“When I was in 8th grade, I wanted to do track because a lot of the girls that I felt like I was part of did track. I was in 8th grade and I was running with high school students and I lost. And that was the worst experience in my life, not because I lost but because of the way the people who watched me lose made me feel. Like “you took a L,” “you were dead last,” “you’re slow,” all of that… I never wanted to do track again up here and it was like people who looked like me that were laughing at me and telling me that you’re basically not as good as you think you are… even though my senior year, I did track and trained and I actually put work in and I placed 1st and 2nd every time. And I can only imagine, had I stayed in track from freshman year, how much more of a scholarship, how much more money, and how much I could've gotten out of being an athlete through that school as a track star. [Instead, I let] people who look like me to put me down because I wouldn’t have cared what white people said, but I definitely cared about what black people said about me and they did not do anything but put me down.
[Other times] I found myself in terrible situations, physical situations, arguments, where people just wanna make you have so many arguments that you are bound to sound stupid at one point because it’s happening all the time. So I’ve had so many situations, mainly in high school, not really in college and especially not towards my end of my college years, where I’m supposed to get physical with you because I’m a black girl. When people want to bring violence to you, because you’re black and you’re supposed to be able to handle this, you’re supposed to be like that. But no, I don’t want to fight you because I don’t need to. My face is supposed to be ready for work not for scratches - that’s gonna look inappropriate.
The culture at Amherst is not really my cup of tea, but I have understood that it’s a great place to better myself and grow and take care of myself and so when I’m ready to dip out, I’m not far behind the world - if not, I’m far ahead. So it’s been a great treatment center.

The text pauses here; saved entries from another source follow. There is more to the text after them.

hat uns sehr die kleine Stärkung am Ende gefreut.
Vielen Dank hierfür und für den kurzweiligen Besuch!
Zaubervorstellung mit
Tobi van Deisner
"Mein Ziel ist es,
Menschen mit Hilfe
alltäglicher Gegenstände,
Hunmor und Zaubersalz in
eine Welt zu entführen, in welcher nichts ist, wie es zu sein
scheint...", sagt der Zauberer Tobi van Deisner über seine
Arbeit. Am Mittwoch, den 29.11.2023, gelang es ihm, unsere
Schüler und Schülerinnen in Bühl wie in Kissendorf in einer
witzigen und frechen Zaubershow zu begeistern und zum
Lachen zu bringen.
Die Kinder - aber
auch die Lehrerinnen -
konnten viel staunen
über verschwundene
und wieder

You know, honestly, I think I’ve done a great job just because I could've gone the other way, in high school, because I didn’t have to do all those clubs and I didn’t have to do all those extra stuff… So I’m proud of myself for doing what I did and I understand that it is a commitment and it is a lot of work. I’m not perfect and there’s a lot that I need to do to improve and be better... I just want to use up all the resources I can at this school in the fall. Figure out this graduate school program, which one is better than going NBA route, which one is different, little bit more unique. Figure something out, shape myself, and then I can say that I did it. I definitely had help along the way, that’s something that I will always credit, but I’ve also had a lot of stuff holding me down, pushing me back, specifically people, administration, job, things that are just not fun, but fun when you actually overcome it and 100% survive it.”